Rivlin: Time Not Right For Official Visits From Georgia

Knesset Speaker Rivlin postponed a visit from his Georgian counterpart saying the Rony Fuchs affair had 'disturbed' many Israelis.

Contact Editor
Gabe Kahn., | updated: 22:35

Israel news photo: Flash 90

Amidst growing tension between Israel and Georgia, Knesset Speaker Reuven Rivlin (Likud) has asked his counterpart, David Bakradze, to postpone his visit, which was planned for next week. Rivlin's request came after protests by private citizens and Knesset members who are outraged by Georgia's ongoing detention of Israeli businessman Rony Fuchs.

The speakers bureau released a statement, "Rivlin spoke with his Georgian counterpart today and asked him to postpone his visit to Israel due to its sensitivity at this time."
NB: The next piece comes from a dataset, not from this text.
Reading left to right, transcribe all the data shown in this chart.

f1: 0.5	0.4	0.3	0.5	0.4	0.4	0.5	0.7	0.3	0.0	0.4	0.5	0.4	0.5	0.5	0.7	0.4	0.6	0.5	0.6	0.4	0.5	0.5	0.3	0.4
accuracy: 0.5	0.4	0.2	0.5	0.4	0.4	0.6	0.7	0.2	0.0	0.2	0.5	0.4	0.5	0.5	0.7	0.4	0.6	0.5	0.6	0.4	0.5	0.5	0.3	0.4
Rivlin explained to Bakradze that Israel prefers to reschedule the visit, "due to internal and external circumstances which preclude the visit." In addition, Rivlin informed Bakradze that, "the fate of the Israeli prisoner in Georgia, Rony Fuchs, is disturbing to many Israelis and that public pressure on the issue led him to understanding the timing was not suitable for an official visit to Israel."
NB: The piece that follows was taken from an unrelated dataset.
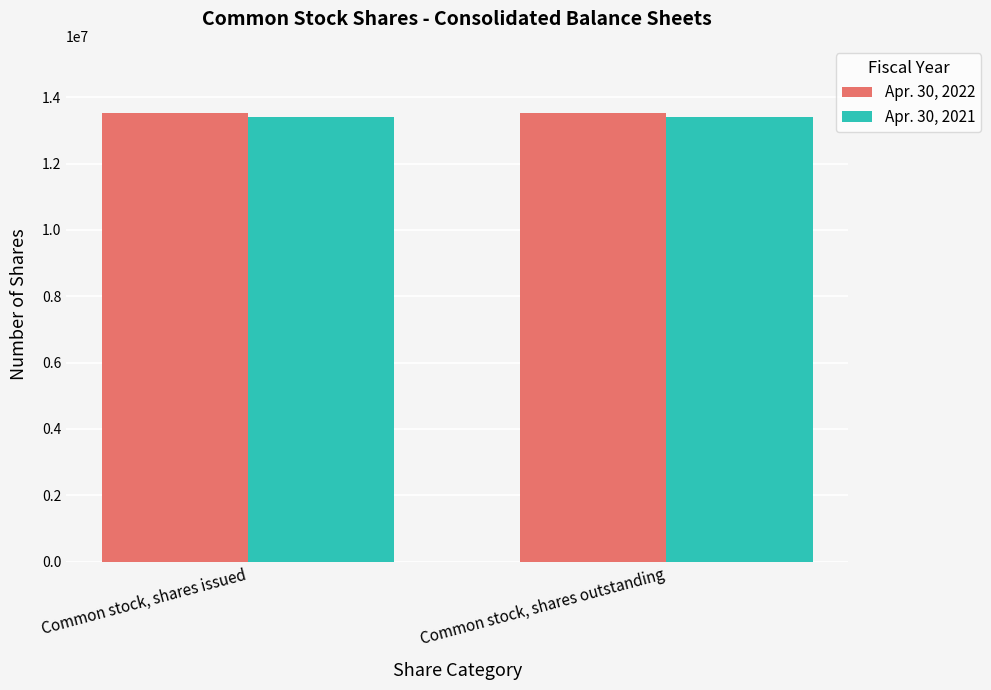

How many bars are there in each group?

2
Rivlin's office said the postponement of the visit was coordinated with the Foreign Ministry and all other relevant parties in Israel, and that no formal requests were received, including from MK Nino Avsedze (Kadima), to cancel the visit. Bakadze was to visit the Knesset next Wednesday.

Fuchs and fellow Israeli Zev Frankel were arrested in October for allegedly attempting a large-scale bribery of Georgia's Deputy Minister of Finance, Auondyl Ahradze. Ahradze was also detained by police for questioning.

Fuchs is a businessman who deals in oil and infrastructure. He served as one of Israel's honorary consuls in Turkey and is considered close to officials from the Kadima and Labor parties. Frankel, a long-time immigrant from the former Soviet Union, deals primarily in real estate and has been active in Georgia, where he has built numerous projects, for fifteen years.

Unlike Frankel, Fuchs is not well-known to Georgia's business community.

The two Israelis have only been recently indicted, and charge they were set up because the Georgian government wanted to avoid paying a financial debt.